Extracted page text data:
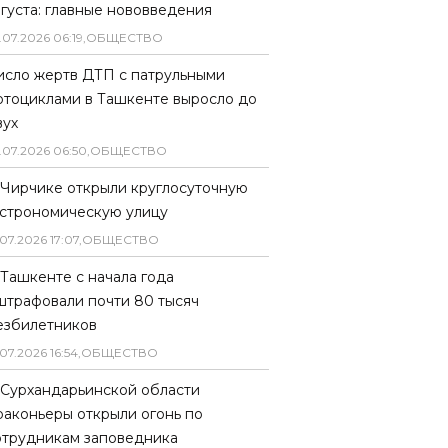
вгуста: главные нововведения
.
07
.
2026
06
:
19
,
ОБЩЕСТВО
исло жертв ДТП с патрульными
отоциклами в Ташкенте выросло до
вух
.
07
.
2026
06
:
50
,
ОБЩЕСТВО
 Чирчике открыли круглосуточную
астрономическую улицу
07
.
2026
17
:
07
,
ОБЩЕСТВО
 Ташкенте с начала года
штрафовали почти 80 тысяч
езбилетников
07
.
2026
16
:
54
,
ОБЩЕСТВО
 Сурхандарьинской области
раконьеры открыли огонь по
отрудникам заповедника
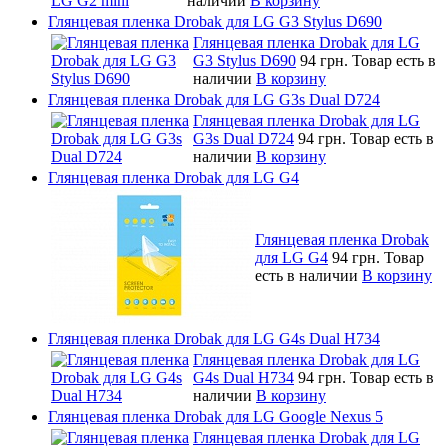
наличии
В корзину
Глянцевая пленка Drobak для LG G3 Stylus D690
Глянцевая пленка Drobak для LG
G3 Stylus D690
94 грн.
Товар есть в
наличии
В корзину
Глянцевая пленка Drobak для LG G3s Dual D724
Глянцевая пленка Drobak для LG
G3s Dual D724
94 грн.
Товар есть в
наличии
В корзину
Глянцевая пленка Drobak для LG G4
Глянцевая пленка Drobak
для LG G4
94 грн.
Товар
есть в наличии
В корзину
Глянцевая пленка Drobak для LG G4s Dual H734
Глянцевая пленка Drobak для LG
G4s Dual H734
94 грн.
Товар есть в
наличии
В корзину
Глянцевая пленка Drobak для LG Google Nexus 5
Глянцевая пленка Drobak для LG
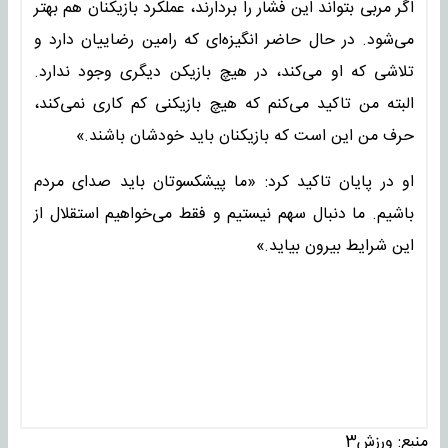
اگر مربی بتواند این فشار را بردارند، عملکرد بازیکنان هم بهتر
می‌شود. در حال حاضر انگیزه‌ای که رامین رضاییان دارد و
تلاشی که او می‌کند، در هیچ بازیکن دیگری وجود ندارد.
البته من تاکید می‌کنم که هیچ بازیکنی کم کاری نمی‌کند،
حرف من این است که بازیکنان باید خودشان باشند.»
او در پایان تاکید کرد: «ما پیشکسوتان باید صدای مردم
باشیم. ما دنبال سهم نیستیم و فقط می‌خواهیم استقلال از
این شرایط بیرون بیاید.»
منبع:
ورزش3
==
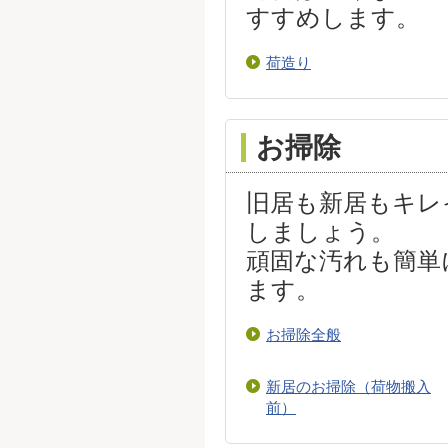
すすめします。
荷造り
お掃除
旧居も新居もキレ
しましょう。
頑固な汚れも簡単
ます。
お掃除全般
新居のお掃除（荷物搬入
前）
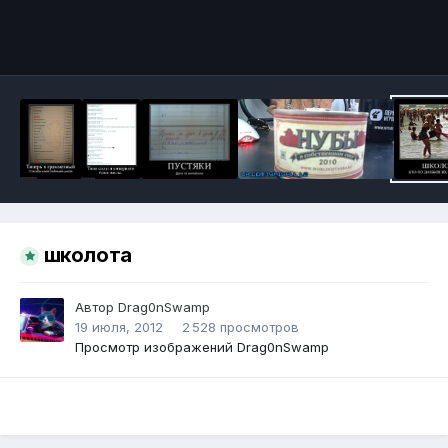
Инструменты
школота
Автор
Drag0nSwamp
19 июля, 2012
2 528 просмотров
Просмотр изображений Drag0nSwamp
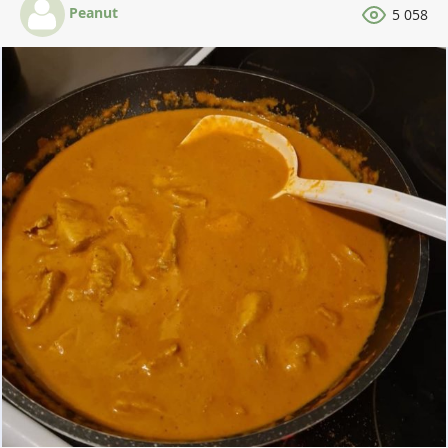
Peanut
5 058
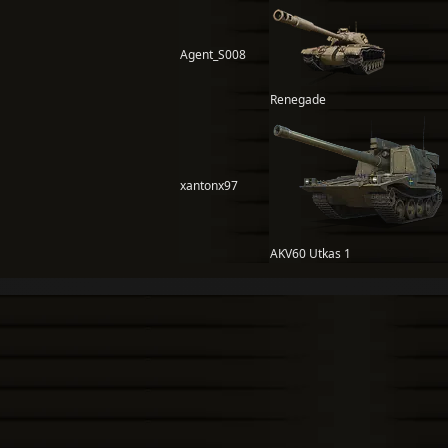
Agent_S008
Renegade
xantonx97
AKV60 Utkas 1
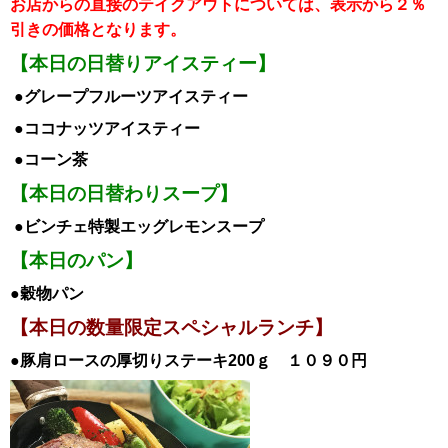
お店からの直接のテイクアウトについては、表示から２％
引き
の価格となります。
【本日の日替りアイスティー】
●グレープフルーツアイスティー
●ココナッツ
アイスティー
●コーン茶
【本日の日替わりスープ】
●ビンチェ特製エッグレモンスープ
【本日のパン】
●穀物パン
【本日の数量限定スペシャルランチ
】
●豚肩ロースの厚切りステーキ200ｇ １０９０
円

=== PROBLEM DETAILS ===
Working through the entries above, copy every line in which "تاکید" is found.

=== OUTPUT OF THE TASK ===
البته من تاکید می‌کنم که هیچ بازیکنی کم کاری نمی‌کند،
او در پایان تاکید کرد: «ما پیشکسوتان باید صدای مردم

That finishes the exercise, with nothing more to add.